Ter zitting van de beroepscommissie van 15 maart 2013, gehouden in de locatie Roermond, is klager gehoord.
De tandarts verbonden aan de locatie Roermond heeft schriftelijk laten weten niet ter zitting te zullen verschijnen.

Op grond van haar onderzoek overweegt en beslist de beroepscommissie als volgt:

1. De inhoud van het beroep
De klacht, zoals neergelegd in het verzoek om bemiddeling aan de tandheelkundig adviseur van 16 oktober 2012, betreft het niet goed motiveren van een aanvraag van een machtiging voor tandheelkundige verrichtingen, waardoor deze aanvraag werd
afgewezen.

2. De standpunten van klager en de tandarts
Klager heeft zijn klacht als volgt toegelicht.
De tandarts wilde twee tanden trekken en vervolgens een gebitsvoorziening plaatsen.
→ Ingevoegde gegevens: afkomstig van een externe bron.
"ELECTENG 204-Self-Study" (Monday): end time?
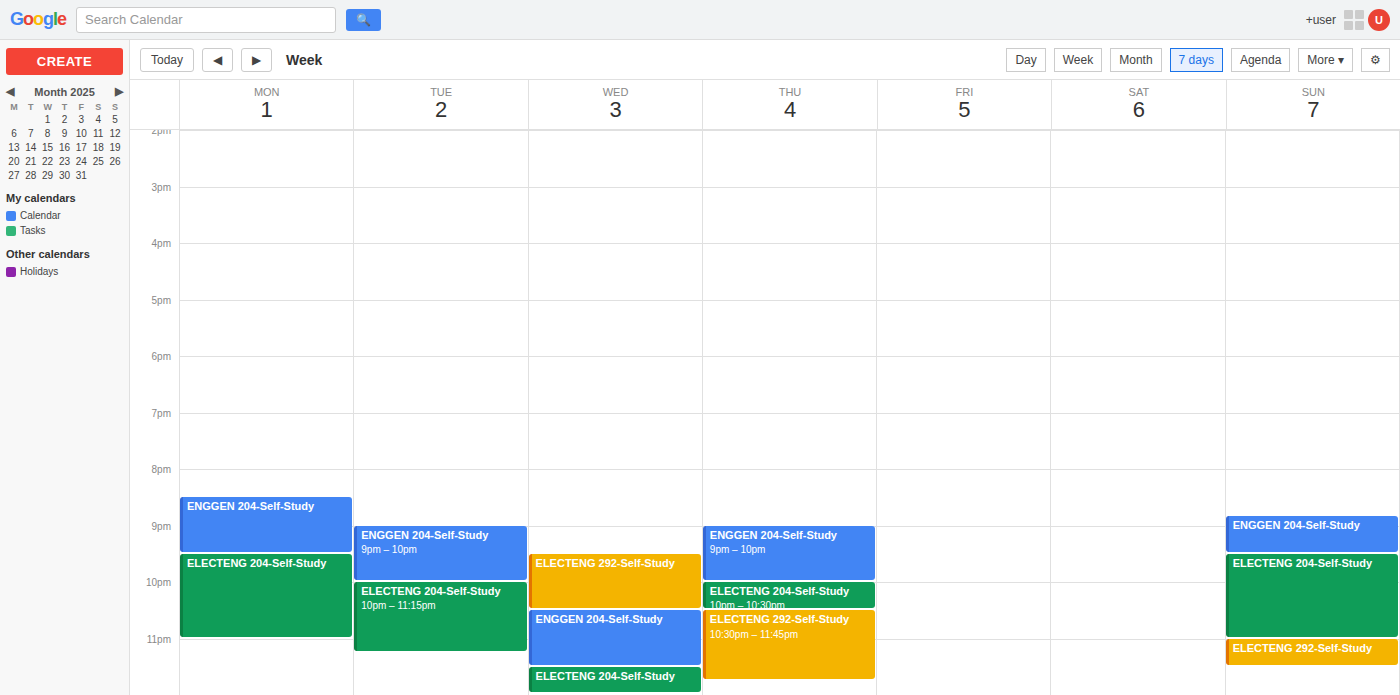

Hij heeft aan de tandheelkundig adviseur om een machtiging gevraagd maar daarbij heeft hij dat verzoek niet onderbouwd. Klager vindt dat hij indertijd niet goed is
behandeld door de tandarts. Klager heeft overigens tegen die tandarts ook een tuchtzaak bij het regionaal tuchtcollege aangespannen. Klager had toen hij in detentie kwam een normaal gebit. Zijn gebitsproblemen zijn in detentie ontstaan. Toen klager
(via
de WOTS) naar Nederland kwam, heeft hij in Roermond gevraagd om een behandeling van zijn gebitsproblemen. Inmiddels heeft de nieuwe inrichtingstandarts opnieuw een machtiging aangevraagd en deze is ook verstrekt.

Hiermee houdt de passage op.